A small black arm reaches out, and I sit as still as I can, hoping against hope that the baby mountain gorilla will climb down and touch me.
Instead, the one-year-old tumbles from the branch, performs two somersaults, and gets distracted by a delicious-looking leaf, which he stuffs in his mouth. We try to muffle our giggles.
Gorilla trekking can be unpredictable.
All of the world’s mountain gorillas—there are just 880—live in the mountains of Uganda, Rwanda, and the Democratic Republic of the Congo. Half live in the Virunga Mountains, along the borders of all three countries; the other half live further north in Uganda’s Bwindi Impenetrable Forest national park. None survive in zoos. Thanks to successful conservation efforts, the population of these critically endangered primates has been growing.
Fit visitors can trek into the rainforest to try to see them—but some sightings are easier to come by than others.
Each morning in the Ruhija region of Bwindi, trackers search for the nests of the five gorilla families that are habituated with humans. Following trails of crushed vegetation, footprints, and droppings, they almost always find each family somewhere in the Impenetrable Forest. When they do, the trackers radio the park rangers, who are already leading their groups of tourists up the paths.
Mountain gorillas are the world’s largest primates and can weigh up to 440 pounds. They need a lot of food, and spend their days looking for it throughout their 41-kilometre-squared home range. This can make it difficult for the humans wanting to catch a glimpse of them.
At the beginning of the day, I think our group is lucky. We walk up a wide path for only 45 minutes and then receive the radio call that the trackers have spotted our “assigned” gorilla family. We’re at altitude—our base camp briefing was at 7,700 feet—so we huff and puff a little. But the going has been easy. In comparison, I heard about a recent group that followed the gorillas for a seven-hour trek, before the family decided to rest in a clearing just 20 minutes from the briefing area. The animals’ itineraries can’t be foretold.
While we congratulate ourselves on having an “easy” family to find, our ranger, John Tugumisirize, interrupts with a complication. The silverback from another family has recently stolen two females from ours, and it seems that our silverback has taken off to try to get them back. The remaining seven gorillas, all females and their young, will therefore likely be skittish without the male’s protection.
Tugumisirize takes out his machete and begins to hack a trail through the jungle. Leaving our nice wide pathway, we follow him into the dense, dry forest. After just a few minutes, though, we realize we are surrounded by gorillas. Trying to adjust our cameras for the dim light, we snap photos. But they are soon on the move.
During a typical mountain gorilla encounter, the family sits in a clearing where they groom each other, eat, and watch the juveniles play. Humans are allowed to watch for an hour and take photos from a distance of 23 feet.
We don’t have a typical encounter, however. The gorillas don’t know about the 23-feet rule, and can come as close to us as they want.

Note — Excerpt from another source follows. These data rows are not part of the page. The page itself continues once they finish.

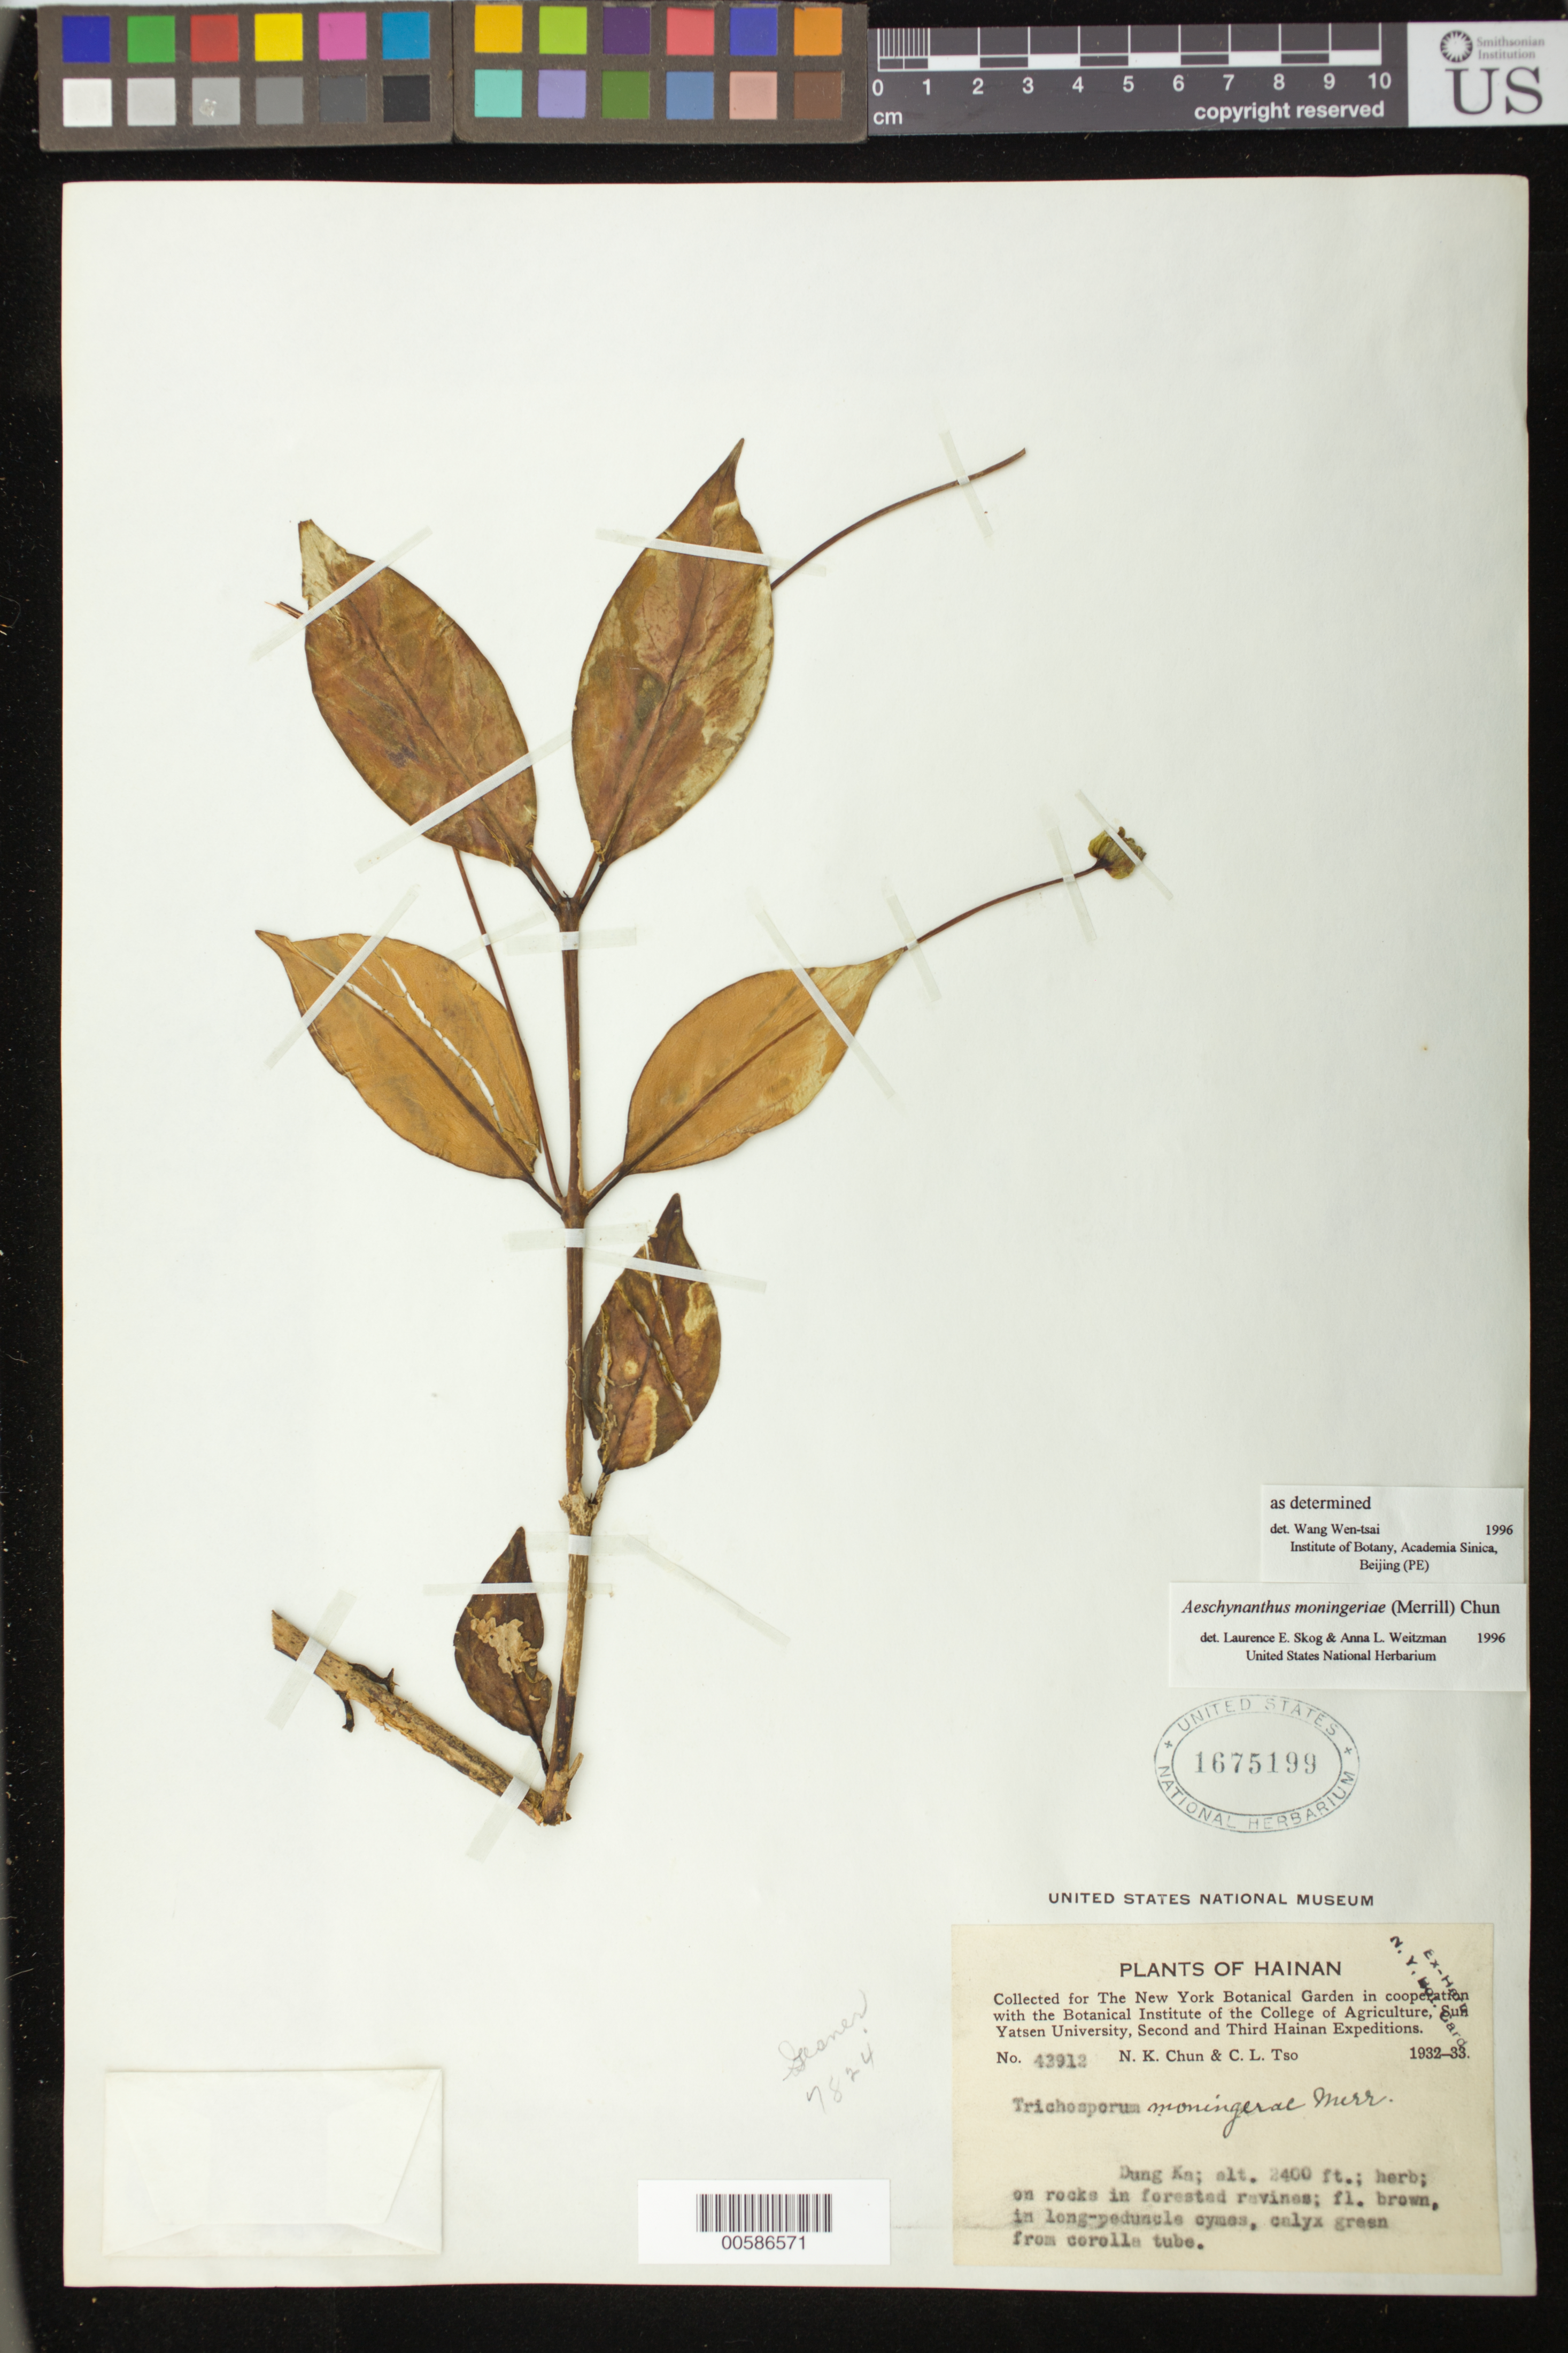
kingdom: Plantae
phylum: Tracheophyta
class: Magnoliopsida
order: Lamiales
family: Gesneriaceae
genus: Aeschynanthus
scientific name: Aeschynanthus moningeriae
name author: (Merr.) Chun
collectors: N. K. Chun & C. Tso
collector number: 43912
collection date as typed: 1932-33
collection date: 1932/1933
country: China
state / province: Guangdong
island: Hainan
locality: Hainan i., Dung ka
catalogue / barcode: US 1675199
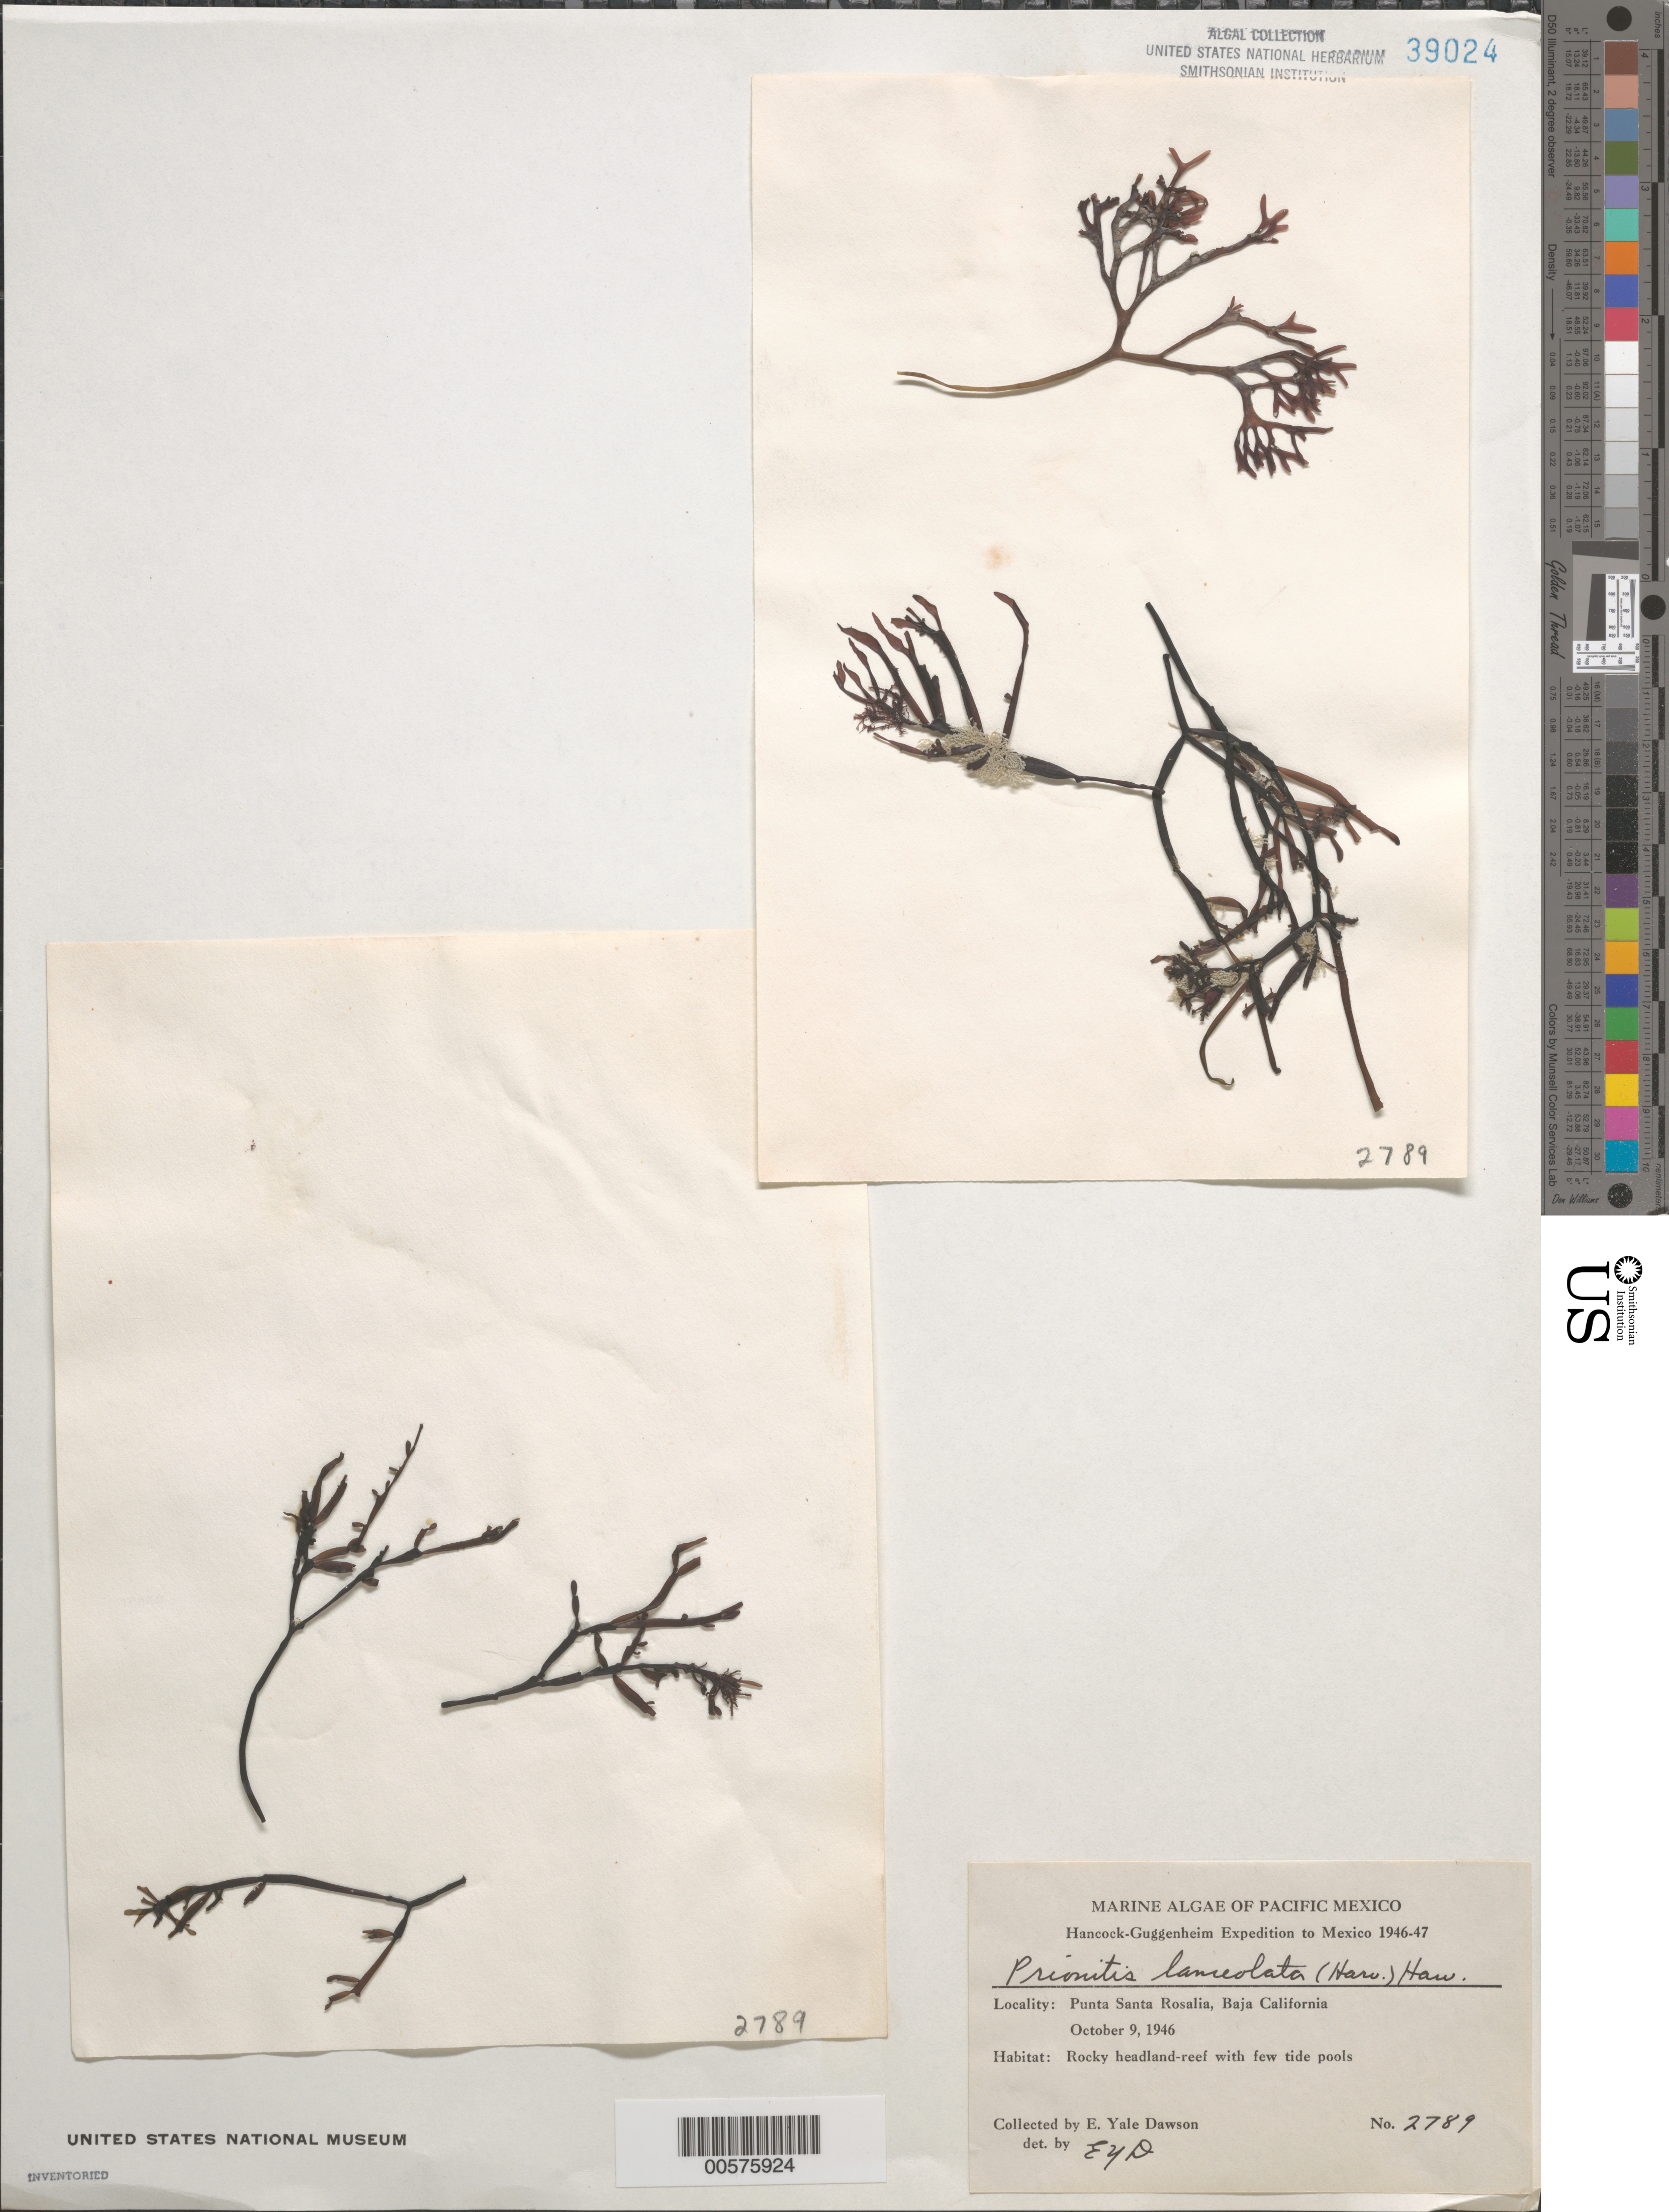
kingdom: Plantae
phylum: Rhodophyta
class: Florideophyceae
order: Cryptonemiales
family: Cryptonemiaceae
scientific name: Prionitis lanceolata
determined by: Dawson, E. Y.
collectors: E. Y. Dawson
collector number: EYD 2789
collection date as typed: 09 Oct 1946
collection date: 1946-10-09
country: Mexico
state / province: Baja California Sur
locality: Punta Santa Rosalia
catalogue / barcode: US 39024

With their silverback picking fights and rescuing maidens, our gorillas don’t sit still for long. They surprise us, coming out of the surrounding trees (which is when I thought the baby might touch me)—but they don’t seem to mind our presence in the least. The younger ones put on a few acrobatic performances while we ooh and ahh under our breath. The mother of the one-year-old eyes us on occasion, jaws grinding through endless helpings of leaves. But mostly they ignore us while they search for and eat food.
Following the gorillas through the rainforest isn’t easy, but it is manageable. The family doesn’t move quickly, and they stop frequently; sometimes we follow them, and sometimes they follow us. We walk mostly downhill, occasionally needing to grab onto vines to prevent a steep descent from turning into a somersaulting tumble. We know we’re not as agile as the baby gorilla.
Our biggest challenge comes when it is time to head back. Distracted by how close the gorillas have come, we had not realized just how far we’d descended into the valley. Our unconventional journey with the gorillas has led to an outcome we failed to predict: we need to climb back up to return to base. This is when I realize just how impenetrable the Bwindi Impenetrable Forest really is.
The trackers return our walking sticks to us (they hide them from the gorillas, who find them threatening). The sticks are essential for our ascent. To climb the 75-to-80-degree slopes, I need to haul on a vine with one hand while using the other on the stick to lever myself up.
Sweaty and covered in dirt, we’re exhilarated and exhausted when we finally arrive back at base. The already-returned rangers greet us with applause and encouragement: “Congratulations for penetrating the impenetrable!” The only thing you can guarantee about a Ugandan mountain gorilla experience is that each one will be different, and each one will be amazing.